== Problem description ==
Reproduce every line of the material below character for character, with no changes.

== Data entries ==
- - -
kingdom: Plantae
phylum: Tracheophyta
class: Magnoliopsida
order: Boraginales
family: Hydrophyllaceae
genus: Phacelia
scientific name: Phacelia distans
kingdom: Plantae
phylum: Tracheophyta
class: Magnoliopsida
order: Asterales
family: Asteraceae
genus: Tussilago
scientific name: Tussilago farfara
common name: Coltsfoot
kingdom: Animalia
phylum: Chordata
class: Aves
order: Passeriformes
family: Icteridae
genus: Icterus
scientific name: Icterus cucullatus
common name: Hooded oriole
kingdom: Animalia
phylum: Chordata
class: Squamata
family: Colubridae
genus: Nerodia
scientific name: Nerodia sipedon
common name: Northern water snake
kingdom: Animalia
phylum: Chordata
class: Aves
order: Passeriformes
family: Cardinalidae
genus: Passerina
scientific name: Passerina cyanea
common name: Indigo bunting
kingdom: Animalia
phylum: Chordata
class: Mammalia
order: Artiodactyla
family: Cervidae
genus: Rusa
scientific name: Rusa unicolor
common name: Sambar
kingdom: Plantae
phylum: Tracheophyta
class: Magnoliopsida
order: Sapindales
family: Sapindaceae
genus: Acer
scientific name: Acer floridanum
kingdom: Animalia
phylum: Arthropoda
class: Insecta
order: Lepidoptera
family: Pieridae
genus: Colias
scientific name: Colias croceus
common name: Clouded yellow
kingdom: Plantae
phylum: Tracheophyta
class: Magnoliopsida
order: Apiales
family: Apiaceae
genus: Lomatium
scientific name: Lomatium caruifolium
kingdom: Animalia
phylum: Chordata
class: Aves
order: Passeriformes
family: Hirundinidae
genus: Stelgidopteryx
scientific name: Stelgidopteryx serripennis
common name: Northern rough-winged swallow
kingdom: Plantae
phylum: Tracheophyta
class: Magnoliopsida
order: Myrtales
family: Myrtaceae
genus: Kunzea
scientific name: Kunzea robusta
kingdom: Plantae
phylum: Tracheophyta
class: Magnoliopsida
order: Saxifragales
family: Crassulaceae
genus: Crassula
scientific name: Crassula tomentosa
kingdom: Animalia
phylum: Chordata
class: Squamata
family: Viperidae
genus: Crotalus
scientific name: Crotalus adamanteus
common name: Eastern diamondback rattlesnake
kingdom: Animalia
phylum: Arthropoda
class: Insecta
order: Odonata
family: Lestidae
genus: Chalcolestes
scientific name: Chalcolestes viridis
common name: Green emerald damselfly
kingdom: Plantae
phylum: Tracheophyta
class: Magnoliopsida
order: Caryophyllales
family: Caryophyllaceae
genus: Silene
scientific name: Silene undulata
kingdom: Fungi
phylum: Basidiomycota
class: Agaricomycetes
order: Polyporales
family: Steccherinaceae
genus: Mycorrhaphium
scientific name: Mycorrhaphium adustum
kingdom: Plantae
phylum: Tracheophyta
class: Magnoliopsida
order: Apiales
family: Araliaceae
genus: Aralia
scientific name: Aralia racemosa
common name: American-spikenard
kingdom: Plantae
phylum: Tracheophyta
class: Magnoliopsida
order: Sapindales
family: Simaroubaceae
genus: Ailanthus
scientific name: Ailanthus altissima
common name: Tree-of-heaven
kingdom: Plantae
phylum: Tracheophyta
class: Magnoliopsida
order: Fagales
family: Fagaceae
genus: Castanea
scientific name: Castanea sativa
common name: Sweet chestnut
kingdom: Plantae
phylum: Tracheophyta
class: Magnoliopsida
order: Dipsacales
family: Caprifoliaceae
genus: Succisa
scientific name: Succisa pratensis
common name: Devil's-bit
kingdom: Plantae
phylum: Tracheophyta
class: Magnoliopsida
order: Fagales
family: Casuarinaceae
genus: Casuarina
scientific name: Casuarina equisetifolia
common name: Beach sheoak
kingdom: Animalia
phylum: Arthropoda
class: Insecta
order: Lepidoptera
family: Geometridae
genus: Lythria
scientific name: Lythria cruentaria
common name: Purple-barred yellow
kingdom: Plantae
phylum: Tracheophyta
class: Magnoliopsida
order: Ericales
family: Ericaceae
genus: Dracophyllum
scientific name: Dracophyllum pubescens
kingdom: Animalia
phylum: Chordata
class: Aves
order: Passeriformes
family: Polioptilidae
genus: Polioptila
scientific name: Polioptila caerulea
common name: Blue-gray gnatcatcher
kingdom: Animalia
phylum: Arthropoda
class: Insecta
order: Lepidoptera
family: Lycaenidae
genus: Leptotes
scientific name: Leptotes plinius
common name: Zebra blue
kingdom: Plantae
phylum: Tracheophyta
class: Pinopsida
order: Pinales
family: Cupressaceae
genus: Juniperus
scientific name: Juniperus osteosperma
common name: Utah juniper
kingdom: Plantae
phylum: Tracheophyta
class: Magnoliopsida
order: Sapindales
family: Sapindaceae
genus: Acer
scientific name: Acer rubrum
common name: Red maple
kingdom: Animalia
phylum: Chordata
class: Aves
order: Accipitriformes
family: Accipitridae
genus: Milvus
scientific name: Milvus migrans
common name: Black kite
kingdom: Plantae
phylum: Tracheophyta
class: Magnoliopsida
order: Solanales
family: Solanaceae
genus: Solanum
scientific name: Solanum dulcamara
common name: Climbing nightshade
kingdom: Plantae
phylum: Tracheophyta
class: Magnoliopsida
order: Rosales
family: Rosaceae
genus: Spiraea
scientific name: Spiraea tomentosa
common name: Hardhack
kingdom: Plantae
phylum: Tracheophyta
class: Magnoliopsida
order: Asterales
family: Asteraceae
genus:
- - -
== Answer to the problem ==
kingdom: Plantae
phylum: Tracheophyta
class: Magnoliopsida
order: Boraginales
family: Hydrophyllaceae
genus: Phacelia
scientific name: Phacelia distans
kingdom: Plantae
phylum: Tracheophyta
class: Magnoliopsida
order: Asterales
family: Asteraceae
genus: Tussilago
scientific name: Tussilago farfara
common name: Coltsfoot
kingdom: Animalia
phylum: Chordata
class: Aves
order: Passeriformes
family: Icteridae
genus: Icterus
scientific name: Icterus cucullatus
common name: Hooded oriole
kingdom: Animalia
phylum: Chordata
class: Squamata
family: Colubridae
genus: Nerodia
scientific name: Nerodia sipedon
common name: Northern water snake
kingdom: Animalia
phylum: Chordata
class: Aves
order: Passeriformes
family: Cardinalidae
genus: Passerina
scientific name: Passerina cyanea
common name: Indigo bunting
kingdom: Animalia
phylum: Chordata
class: Mammalia
order: Artiodactyla
family: Cervidae
genus: Rusa
scientific name: Rusa unicolor
common name: Sambar
kingdom: Plantae
phylum: Tracheophyta
class: Magnoliopsida
order: Sapindales
family: Sapindaceae
genus: Acer
scientific name: Acer floridanum
kingdom: Animalia
phylum: Arthropoda
class: Insecta
order: Lepidoptera
family: Pieridae
genus: Colias
scientific name: Colias croceus
common name: Clouded yellow
kingdom: Plantae
phylum: Tracheophyta
class: Magnoliopsida
order: Apiales
family: Apiaceae
genus: Lomatium
scientific name: Lomatium caruifolium
kingdom: Animalia
phylum: Chordata
class: Aves
order: Passeriformes
family: Hirundinidae
genus: Stelgidopteryx
scientific name: Stelgidopteryx serripennis
common name: Northern rough-winged swallow
kingdom: Plantae
phylum: Tracheophyta
class: Magnoliopsida
order: Myrtales
family: Myrtaceae
genus: Kunzea
scientific name: Kunzea robusta
kingdom: Plantae
phylum: Tracheophyta
class: Magnoliopsida
order: Saxifragales
family: Crassulaceae
genus: Crassula
scientific name: Crassula tomentosa
kingdom: Animalia
phylum: Chordata
class: Squamata
family: Viperidae
genus: Crotalus
scientific name: Crotalus adamanteus
common name: Eastern diamondback rattlesnake
kingdom: Animalia
phylum: Arthropoda
class: Insecta
order: Odonata
family: Lestidae
genus: Chalcolestes
scientific name: Chalcolestes viridis
common name: Green emerald damselfly
kingdom: Plantae
phylum: Tracheophyta
class: Magnoliopsida
order: Caryophyllales
family: Caryophyllaceae
genus: Silene
scientific name: Silene undulata
kingdom: Fungi
phylum: Basidiomycota
class: Agaricomycetes
order: Polyporales
family: Steccherinaceae
genus: Mycorrhaphium
scientific name: Mycorrhaphium adustum
kingdom: Plantae
phylum: Tracheophyta
class: Magnoliopsida
order: Apiales
family: Araliaceae
genus: Aralia
scientific name: Aralia racemosa
common name: American-spikenard
kingdom: Plantae
phylum: Tracheophyta
class: Magnoliopsida
order: Sapindales
family: Simaroubaceae
genus: Ailanthus
scientific name: Ailanthus altissima
common name: Tree-of-heaven
kingdom: Plantae
phylum: Tracheophyta
class: Magnoliopsida
order: Fagales
family: Fagaceae
genus: Castanea
scientific name: Castanea sativa
common name: Sweet chestnut
kingdom: Plantae
phylum: Tracheophyta
class: Magnoliopsida
order: Dipsacales
family: Caprifoliaceae
genus: Succisa
scientific name: Succisa pratensis
common name: Devil's-bit
kingdom: Plantae
phylum: Tracheophyta
class: Magnoliopsida
order: Fagales
family: Casuarinaceae
genus: Casuarina
scientific name: Casuarina equisetifolia
common name: Beach sheoak
kingdom: Animalia
phylum: Arthropoda
class: Insecta
order: Lepidoptera
family: Geometridae
genus: Lythria
scientific name: Lythria cruentaria
common name: Purple-barred yellow
kingdom: Plantae
phylum: Tracheophyta
class: Magnoliopsida
order: Ericales
family: Ericaceae
genus: Dracophyllum
scientific name: Dracophyllum pubescens
kingdom: Animalia
phylum: Chordata
class: Aves
order: Passeriformes
family: Polioptilidae
genus: Polioptila
scientific name: Polioptila caerulea
common name: Blue-gray gnatcatcher
kingdom: Animalia
phylum: Arthropoda
class: Insecta
order: Lepidoptera
family: Lycaenidae
genus: Leptotes
scientific name: Leptotes plinius
common name: Zebra blue
kingdom: Plantae
phylum: Tracheophyta
class: Pinopsida
order: Pinales
family: Cupressaceae
genus: Juniperus
scientific name: Juniperus osteosperma
common name: Utah juniper
kingdom: Plantae
phylum: Tracheophyta
class: Magnoliopsida
order: Sapindales
family: Sapindaceae
genus: Acer
scientific name: Acer rubrum
common name: Red maple
kingdom: Animalia
phylum: Chordata
class: Aves
order: Accipitriformes
family: Accipitridae
genus: Milvus
scientific name: Milvus migrans
common name: Black kite
kingdom: Plantae
phylum: Tracheophyta
class: Magnoliopsida
order: Solanales
family: Solanaceae
genus: Solanum
scientific name: Solanum dulcamara
common name: Climbing nightshade
kingdom: Plantae
phylum: Tracheophyta
class: Magnoliopsida
order: Rosales
family: Rosaceae
genus: Spiraea
scientific name: Spiraea tomentosa
common name: Hardhack
kingdom: Plantae
phylum: Tracheophyta
class: Magnoliopsida
order: Asterales
family: Asteraceae
genus:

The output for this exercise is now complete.